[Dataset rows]

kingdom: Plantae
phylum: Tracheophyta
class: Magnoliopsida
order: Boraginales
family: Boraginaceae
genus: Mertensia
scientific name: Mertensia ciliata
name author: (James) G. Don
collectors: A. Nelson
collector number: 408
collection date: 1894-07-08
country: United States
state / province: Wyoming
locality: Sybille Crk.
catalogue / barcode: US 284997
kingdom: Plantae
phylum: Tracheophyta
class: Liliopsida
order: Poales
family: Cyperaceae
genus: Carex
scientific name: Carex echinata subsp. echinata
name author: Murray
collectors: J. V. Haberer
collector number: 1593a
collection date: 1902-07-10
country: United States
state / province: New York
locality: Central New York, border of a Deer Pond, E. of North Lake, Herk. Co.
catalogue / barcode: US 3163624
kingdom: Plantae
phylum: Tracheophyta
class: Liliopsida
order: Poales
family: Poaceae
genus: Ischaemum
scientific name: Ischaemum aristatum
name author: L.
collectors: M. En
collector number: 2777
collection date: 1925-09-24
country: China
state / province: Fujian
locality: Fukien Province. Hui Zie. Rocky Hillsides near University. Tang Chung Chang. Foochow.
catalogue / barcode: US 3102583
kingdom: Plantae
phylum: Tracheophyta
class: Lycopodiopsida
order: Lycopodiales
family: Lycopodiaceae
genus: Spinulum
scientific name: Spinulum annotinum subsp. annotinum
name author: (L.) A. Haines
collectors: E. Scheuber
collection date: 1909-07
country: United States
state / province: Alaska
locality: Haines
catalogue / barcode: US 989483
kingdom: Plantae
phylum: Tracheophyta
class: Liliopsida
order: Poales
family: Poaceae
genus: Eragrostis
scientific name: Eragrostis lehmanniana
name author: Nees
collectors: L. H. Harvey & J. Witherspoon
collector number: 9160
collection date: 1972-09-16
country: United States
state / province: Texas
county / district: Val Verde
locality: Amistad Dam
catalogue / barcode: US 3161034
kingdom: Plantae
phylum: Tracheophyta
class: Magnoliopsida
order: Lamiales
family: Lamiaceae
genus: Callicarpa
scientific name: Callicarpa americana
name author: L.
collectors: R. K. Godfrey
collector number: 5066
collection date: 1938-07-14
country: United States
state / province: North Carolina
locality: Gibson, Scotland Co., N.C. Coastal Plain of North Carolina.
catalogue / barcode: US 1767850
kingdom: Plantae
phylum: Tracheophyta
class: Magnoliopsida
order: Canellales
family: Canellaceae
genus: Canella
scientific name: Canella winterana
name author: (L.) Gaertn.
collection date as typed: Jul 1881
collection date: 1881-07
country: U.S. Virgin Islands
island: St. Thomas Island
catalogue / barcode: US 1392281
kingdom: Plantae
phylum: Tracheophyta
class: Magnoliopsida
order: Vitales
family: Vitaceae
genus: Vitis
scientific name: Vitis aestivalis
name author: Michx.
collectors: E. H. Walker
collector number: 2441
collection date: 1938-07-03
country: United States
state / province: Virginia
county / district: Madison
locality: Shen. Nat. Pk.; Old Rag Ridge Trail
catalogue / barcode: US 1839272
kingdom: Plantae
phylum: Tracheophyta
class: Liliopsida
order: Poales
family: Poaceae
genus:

What you need to do => Copy the lines of the entries above verbatim, from the line containing "name author: Nees" through the line containing "county / district: Madison", including both of those lines.

Written reply =>
name author: Nees
collectors: L. H. Harvey & J. Witherspoon
collector number: 9160
collection date: 1972-09-16
country: United States
state / province: Texas
county / district: Val Verde
locality: Amistad Dam
catalogue / barcode: US 3161034
kingdom: Plantae
phylum: Tracheophyta
class: Magnoliopsida
order: Lamiales
family: Lamiaceae
genus: Callicarpa
scientific name: Callicarpa americana
name author: L.
collectors: R. K. Godfrey
collector number: 5066
collection date: 1938-07-14
country: United States
state / province: North Carolina
locality: Gibson, Scotland Co., N.C. Coastal Plain of North Carolina.
catalogue / barcode: US 1767850
kingdom: Plantae
phylum: Tracheophyta
class: Magnoliopsida
order: Canellales
family: Canellaceae
genus: Canella
scientific name: Canella winterana
name author: (L.) Gaertn.
collection date as typed: Jul 1881
collection date: 1881-07
country: U.S. Virgin Islands
island: St. Thomas Island
catalogue / barcode: US 1392281
kingdom: Plantae
phylum: Tracheophyta
class: Magnoliopsida
order: Vitales
family: Vitaceae
genus: Vitis
scientific name: Vitis aestivalis
name author: Michx.
collectors: E. H. Walker
collector number: 2441
collection date: 1938-07-03
country: United States
state / province: Virginia
county / district: Madison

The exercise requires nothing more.